Spindle checkpoint: trapped by the corona, cyclin B1 goes MAD

Abstract

The spindle checkpoint protects against aneuploidy by ensuring that dividing cells only proceed with chromosome segregation once all kinetochores are stably attached to spindle microtubules. The checkpoint protein MAD1 localizes to the corona, a structural expansion of the kinetochore forming in the absence of microtubule attachment, but molecular mechanism or functional significance of this localization remains unknown. Recent results now show that cyclin B1 recruits MAD1 to the corona and that this MAD1 pool is required for robust checkpoint signaling.

Figure 1. The cyclin B1‐MAD1 interaction promotes checkpoint signaling at kinetochores

Cyclin B1‐CDK1 is imported into the prophase nucleus, where cyclin B1 binds to the MAD1 N‐terminus (i) and CDK1 phosphorylates the APC/C, which results in APC/C activation (ii). Cyclin B1 binding to MAD1 releases MAD1 along with MAD2 from the inner nuclear pore component TPR, perhaps by locally potentiating MPS1 activity toward TPR (i, iii). Free MAD1‐MAD2 is then recruited to the outer kinetochore by BUB1 to catalyze assembly of the MCC (iv), which is needed to antagonize rising APC/C activity (v). An MPS1 phosphorylation cascade plays a key role in SAC signaling: Phospho‐KNL1 recruits BUB1, phospho‐BUB1 recruits MAD1, and phosphorylation of the MAD1 C‐terminus is needed for MCC catalysis (iv).
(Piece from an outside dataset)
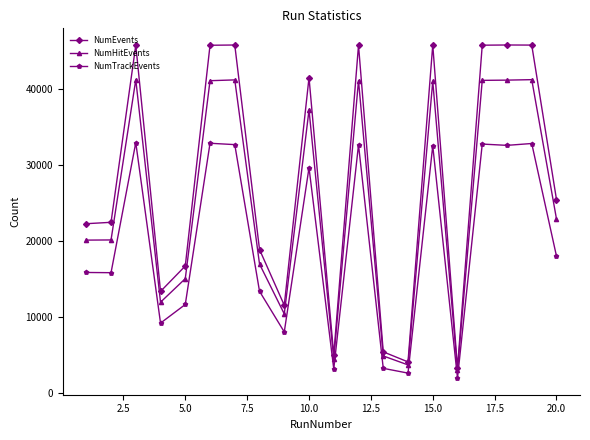

What is the value of the NumTrackEvents point at the 13th from the left?

3238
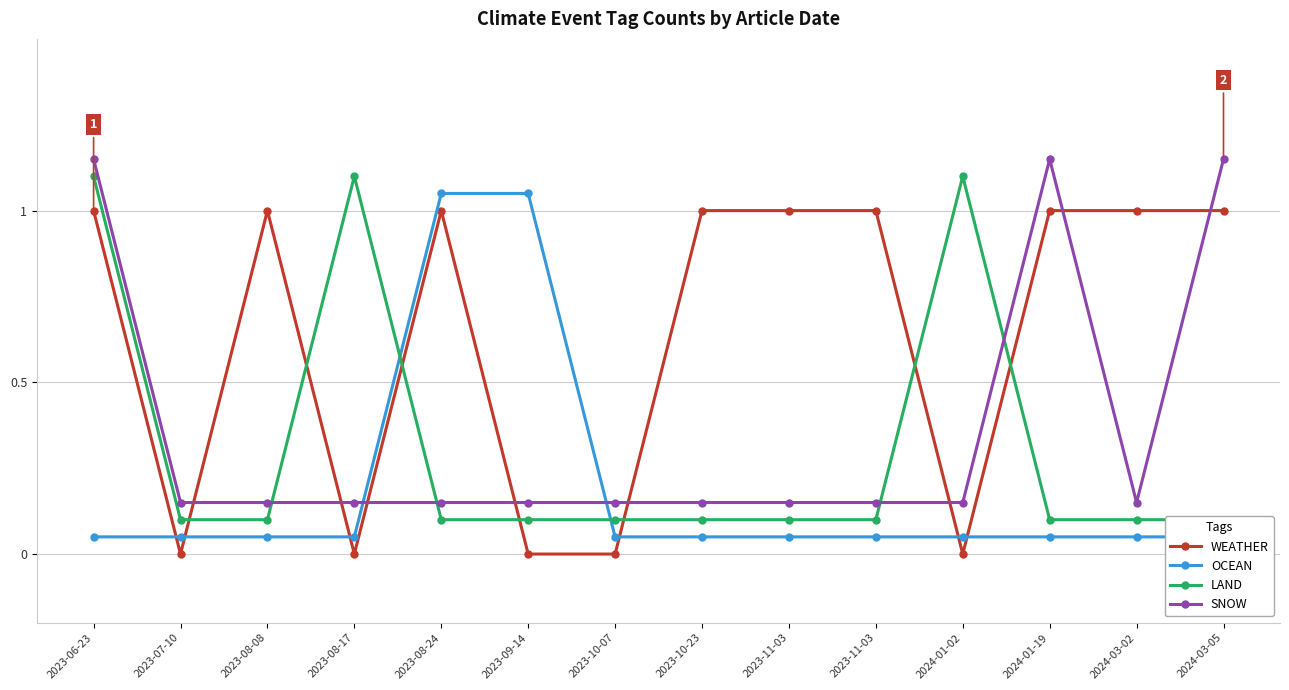

At 2023-08-24, list the series in order from smallest to largest.

LAND, SNOW, WEATHER, OCEAN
Cyclin B1‐CDK1 in turn phosphorylates MPS1 to promote its kinetochore localization and BUB1 to prime it for MPS1 phosphorylation. Thus, feedback between MPS1 and cyclin B1‐CDK1 activities ensures efficient SAC activation. In early prometaphase, kinetochores assemble an outermost domain, the corona, which facilitates microtubule capture (vi). Cyclin B1 anchors the MAD1 N‐terminus in the corona, and the highly elongated shape of the MAD1 coiled‐coil may allow its C‐terminus (and the associated MAD2) to reach the outer kinetochore to participate in MCC assembly. Since kinetochore recruitment of corona‐anchored MAD1‐MAD2 no longer depends on the KNL1‐BUB1 pathway, MAD1‐MAD2 can persist at kinetochores to catalyze MCC assembly even when MPS1 activity is decreased with small molecule inhibitors (“low MPS1 activity”). Thus, corona‐localized MAD1‐MAD2 makes SAC signaling more robust. This may become physiologically relevant when a single unattached kinetochore in late prometaphase needs to generate a strong enough checkpoint signal to inhibit the APC/C until that last chromosome is incorporated into the spindle.